Connection Over Confrontation: Designing a New Playbook for Climate Communications
September 4, 2025
In the world of corporate communications, we often talk about cohesive messaging and strategic framing. But when it comes to climate change—a topic that’s become politically charged—these tools alone aren’t enough. The real challenge isn’t just informing or persuading—it’s connecting.
Too often, climate messages are layered on top of political discourse, moral urgency or international competitiveness. We see doomsday headlines on one end and overly subdued reporting on the other, with little space for the middle ground.
This binary framing fails to resonate with audiences who don’t already share the communicator’s values. It’s not that people don’t care—it’s that the messaging doesn’t land.
What if we took a different approach to climate communications, shifting the center of gravity from traditional communications channels and embedding climate narratives into familiar, trusted contexts, to foster better understanding and action without confrontation?
Embedding communications about climate change into more familiar, “everyday” interactions can help normalize the subject and be a powerful way to deliver the tangible benefits of environmentalism. This approach connects with people through relevance. It moves beyond headlines and grounds abstract risks into personal solutions.
Framing environmental messages around positive outcomes—like job readiness, enhanced infrastructure and cost savings—creates a shared value narrative that resonates across diverse perspectives. This kind of embedded communication is fundamentally different from the tendency to treat climate as a niche topic or layer it on top of a partisan issue.
At the recent Aspen Ideas Climate Conference, I met a health care professional who embeds climate risk into patient care, leading efforts to address the intersection of climate change and public health. She spoke of medicine and primary care as central to the climate conversation, not peripheral.
Frontline clinicians see the health impacts from climate change firsthand—whether it be asthma exacerbated by wildfire smoke or heat-related illness. Primary care doctors possess a unique ability to bridge communications divides using contextual anchors to have hard conversations. In this way they are one of the best conduits of reliable, trusted information there is.
This is the difference between embedded communication and layered messaging. Embedded communication weaves climate into the fabric of everyday life—health care, education, employment—rather than treating it as a siloed issue.
To optimize climate communications, we need a new playbook. We need to move beyond data and policy briefs and ground abstract messages into visceral, personal solutions. That means telling stories that reflect real lives, not just carbon metrics. It means showing how clean energy can stabilize household budgets, how climate resilience can protect aging parents, and how shared prosperity is possible without ideological conformity.
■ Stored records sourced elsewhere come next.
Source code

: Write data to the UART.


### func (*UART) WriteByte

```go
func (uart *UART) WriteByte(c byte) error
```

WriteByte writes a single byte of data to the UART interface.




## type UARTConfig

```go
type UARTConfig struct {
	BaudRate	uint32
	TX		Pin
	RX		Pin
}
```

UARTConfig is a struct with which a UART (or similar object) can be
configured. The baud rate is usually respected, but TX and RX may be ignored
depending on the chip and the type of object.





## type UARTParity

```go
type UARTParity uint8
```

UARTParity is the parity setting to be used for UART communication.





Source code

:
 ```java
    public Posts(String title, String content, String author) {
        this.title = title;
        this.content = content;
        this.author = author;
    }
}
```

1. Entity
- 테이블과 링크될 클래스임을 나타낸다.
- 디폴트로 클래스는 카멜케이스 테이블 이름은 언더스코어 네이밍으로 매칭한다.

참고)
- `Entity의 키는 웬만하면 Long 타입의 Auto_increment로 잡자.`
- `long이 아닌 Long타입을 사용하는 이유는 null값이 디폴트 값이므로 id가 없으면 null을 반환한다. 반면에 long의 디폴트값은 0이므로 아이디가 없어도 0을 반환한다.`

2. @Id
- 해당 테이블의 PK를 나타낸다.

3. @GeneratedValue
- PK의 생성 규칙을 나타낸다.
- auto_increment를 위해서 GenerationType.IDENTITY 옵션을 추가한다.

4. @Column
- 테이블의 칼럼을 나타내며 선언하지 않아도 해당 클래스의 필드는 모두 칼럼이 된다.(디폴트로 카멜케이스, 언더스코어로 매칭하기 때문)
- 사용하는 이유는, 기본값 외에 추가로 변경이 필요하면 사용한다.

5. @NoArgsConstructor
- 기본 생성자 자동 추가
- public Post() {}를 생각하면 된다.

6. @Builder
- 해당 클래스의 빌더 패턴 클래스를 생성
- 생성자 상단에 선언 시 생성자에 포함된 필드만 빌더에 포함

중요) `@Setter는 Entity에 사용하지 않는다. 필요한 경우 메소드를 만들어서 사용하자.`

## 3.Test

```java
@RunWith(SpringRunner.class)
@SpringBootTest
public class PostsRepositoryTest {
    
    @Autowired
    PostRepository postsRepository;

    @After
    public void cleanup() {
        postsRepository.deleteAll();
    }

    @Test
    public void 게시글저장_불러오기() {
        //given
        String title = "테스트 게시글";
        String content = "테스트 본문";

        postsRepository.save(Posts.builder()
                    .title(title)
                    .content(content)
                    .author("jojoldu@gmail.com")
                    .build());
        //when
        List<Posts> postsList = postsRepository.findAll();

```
This approach mirrors our interpersonal relationships. In climate communications, that might mean leading with conversations around improved neighborhood infrastructure or economic concerns—not global temperature (“net zero”) targets.
That shift in communications style creates space where trust can grow and perspectives can evolve. It’s not about abandoning facts; it’s about embedding them in narratives that feel human, relatable and actionable.
Communications professionals know that framing is everything. And the most powerful frame is one that invites people in, rather than drawing a line between “us” and “them.” As communicators, we must ask: why are we clinging to climate storytelling rooted in moral arguments when it isn’t moving the needle, but in fact, hindering progress?
Instead, we must focus on pragmatic conversations about the universal advantages of a clean transition. Once messages shift from blame to benefits, only then will environmentalism be deemed good for business.
Climate change is not just an environmental issue; it’s a human one. If we want to build a future that works for everyone, our communications must reflect that truth—not by converting, but by connecting.
Let’s focus on connection when it comes to climate communications and our shared future on this planet. That’s where the real story begins, one where we move past debates and into real conversations.